# Aim of the task:
Repeat exactly, and only, the lines from the one containing "اللغة الإنجليزي" through the last line of the data below.

Dataset records:
======
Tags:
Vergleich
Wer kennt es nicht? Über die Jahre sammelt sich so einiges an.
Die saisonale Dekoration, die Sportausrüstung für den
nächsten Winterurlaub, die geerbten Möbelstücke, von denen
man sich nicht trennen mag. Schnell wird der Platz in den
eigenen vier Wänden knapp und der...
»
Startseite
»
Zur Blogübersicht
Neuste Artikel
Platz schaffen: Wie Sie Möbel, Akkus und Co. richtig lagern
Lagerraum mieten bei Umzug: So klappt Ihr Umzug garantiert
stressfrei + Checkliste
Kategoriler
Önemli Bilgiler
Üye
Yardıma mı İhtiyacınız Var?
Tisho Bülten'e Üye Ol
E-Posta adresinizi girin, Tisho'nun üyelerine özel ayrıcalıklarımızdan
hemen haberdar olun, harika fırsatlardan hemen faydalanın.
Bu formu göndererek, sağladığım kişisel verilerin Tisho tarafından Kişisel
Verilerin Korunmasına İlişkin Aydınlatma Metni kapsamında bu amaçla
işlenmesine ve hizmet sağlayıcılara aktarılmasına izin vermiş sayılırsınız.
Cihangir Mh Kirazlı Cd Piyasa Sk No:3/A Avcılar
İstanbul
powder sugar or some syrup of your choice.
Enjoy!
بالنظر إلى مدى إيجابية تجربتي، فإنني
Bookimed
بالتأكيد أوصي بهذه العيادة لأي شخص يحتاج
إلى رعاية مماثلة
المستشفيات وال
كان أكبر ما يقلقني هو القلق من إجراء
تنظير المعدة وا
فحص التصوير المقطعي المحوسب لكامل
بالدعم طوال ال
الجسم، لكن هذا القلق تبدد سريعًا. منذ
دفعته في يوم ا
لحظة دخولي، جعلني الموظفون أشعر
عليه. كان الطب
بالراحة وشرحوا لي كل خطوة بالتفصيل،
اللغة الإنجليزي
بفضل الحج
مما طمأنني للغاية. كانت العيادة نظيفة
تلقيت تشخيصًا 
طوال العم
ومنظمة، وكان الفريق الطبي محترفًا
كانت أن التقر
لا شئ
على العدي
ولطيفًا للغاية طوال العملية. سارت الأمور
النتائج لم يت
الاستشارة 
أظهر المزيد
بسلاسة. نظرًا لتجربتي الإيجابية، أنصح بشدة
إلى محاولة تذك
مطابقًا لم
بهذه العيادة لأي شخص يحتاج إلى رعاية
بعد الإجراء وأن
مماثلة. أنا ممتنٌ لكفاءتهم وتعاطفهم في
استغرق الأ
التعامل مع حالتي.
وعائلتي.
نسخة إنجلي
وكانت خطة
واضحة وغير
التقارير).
======
# Response to this task:
اللغة الإنجليزي
بفضل الحج
مما طمأنني للغاية. كانت العيادة نظيفة
تلقيت تشخيصًا 
طوال العم
ومنظمة، وكان الفريق الطبي محترفًا
كانت أن التقر
لا شئ
على العدي
ولطيفًا للغاية طوال العملية. سارت الأمور
النتائج لم يت
الاستشارة 
أظهر المزيد
بسلاسة. نظرًا لتجربتي الإيجابية، أنصح بشدة
إلى محاولة تذك
مطابقًا لم
بهذه العيادة لأي شخص يحتاج إلى رعاية
بعد الإجراء وأن
مماثلة. أنا ممتنٌ لكفاءتهم وتعاطفهم في
استغرق الأ
التعامل مع حالتي.
وعائلتي.
نسخة إنجلي
وكانت خطة
واضحة وغير
التقارير).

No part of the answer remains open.